Julien Redelsperger : « OK, parfait. C'est bien noté. Alors à toi à présent, Paul-Alexandre, quelles questions est-ce que tu aimerais poser aux prochains invités ? »
Paul-Alexandre Réaud : « Alors, on a beaucoup parlé de technique. Maintenant, j'aimerais qu'on aborde un sujet peut-être un peu plus philosophique. Moi, je vois très, très bien les impacts que peuvent avoir l'IA sur la partie business. Maintenant, j'aimerais savoir comment est-ce que vous pensez que l'IA va influencer notre compréhension de la créativité et de l'originalité ? Et à quel point une machine pourra un jour être véritablement créative et produire, pourquoi pas, de l'art ? En tout cas, ce qu'on perçoit comme de l'art aujourd'hui. »
Julien Redelsperger : « Parfait. C'est bien noté. Merci beaucoup de ta participation.
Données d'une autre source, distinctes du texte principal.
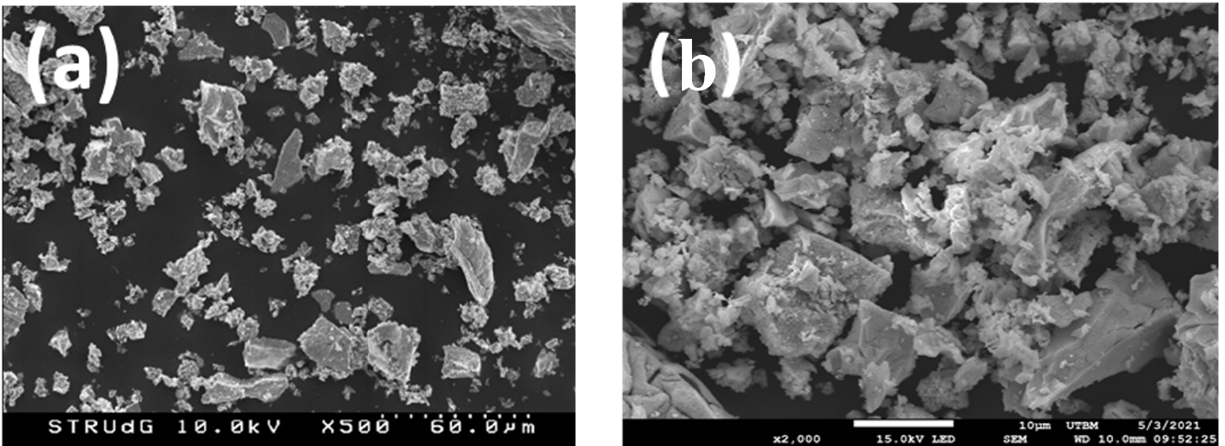
Figure 5. Field Emission Scanning Electron Micrographs of LaCrO 3 before and after hydrogenation ( a , b ) respectively.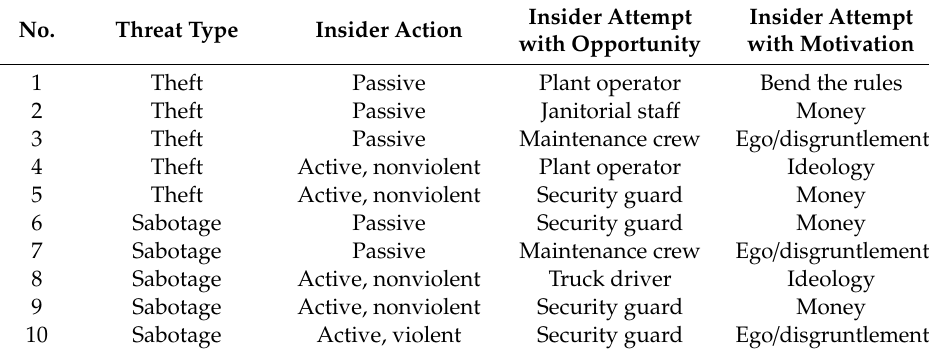
Table 1. Ten insider threat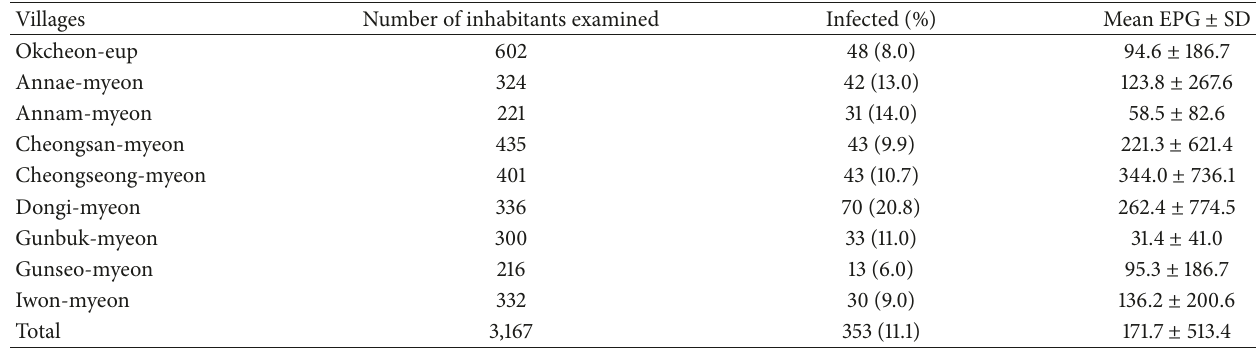
Table 2: Infection rates of C. sinensis according to surveyed area.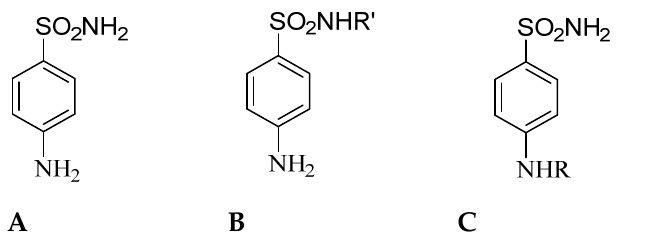
Figure 3. Sulfanilamide (Panel A ) led to the discovery of the sulfadrugs (Panel B ) and benzenesulfonamide CAIs of type (Panel C ).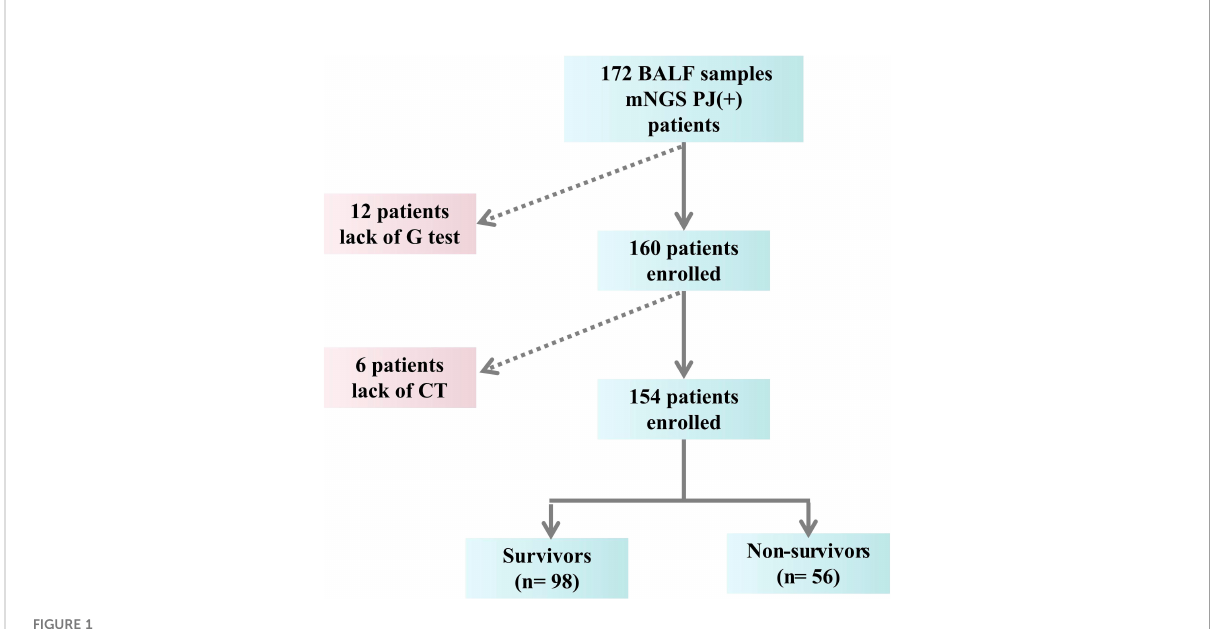
FIGURE 1 The fl ow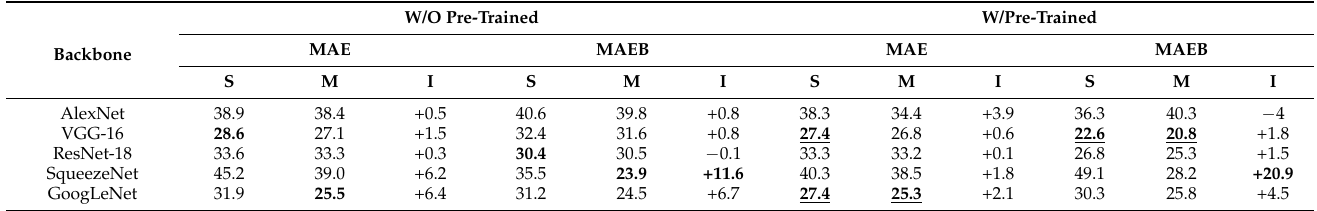
Table 3. Performance comparison on the original unseen test set. In the table, the baseline model is denoted as S and the proposed multitask learning model is denoted as M. The column “I” indicates the improvement achieved by applying multi-task learning.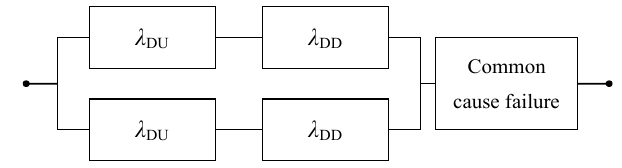
entire 1oo2 system [4,36,38].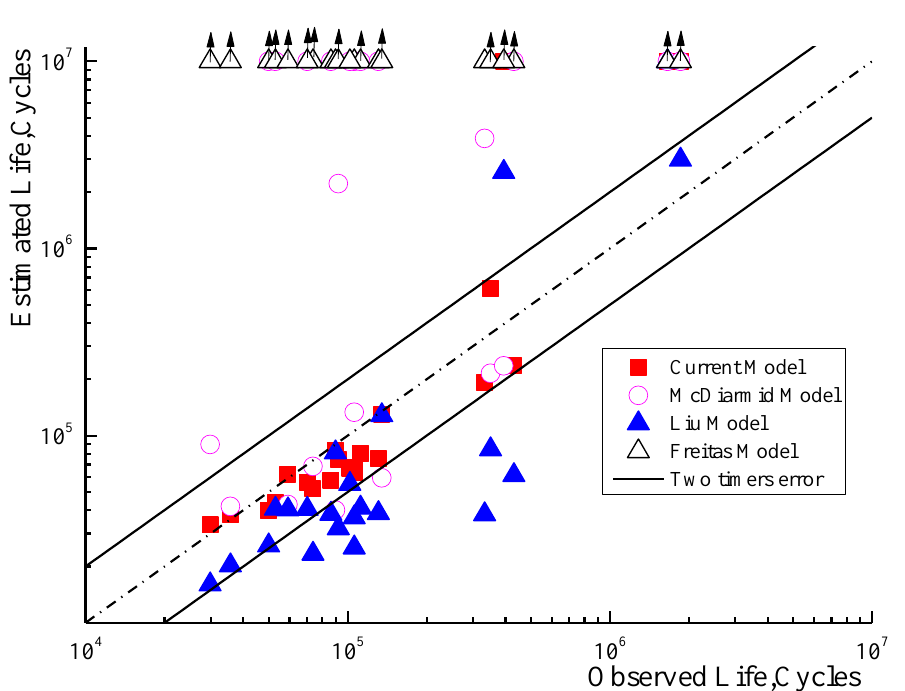
Figure 7. Experimental and predicted results for aluminum alloy LY12CZ.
Paul-Alexandre, je rappelle que tu es CTO chez Virteem. Merci d'avoir participé à ce podcast. »
Paul-Alexandre Réaud : « Merci Julien. Merci encore pour l'invitation. »
Cette transcription a été réalisée par un outil d'intelligence artificielle. Elle n'est peut être pas 100% fidèle au contenu d'origine et peut contenir des erreurs et approximations.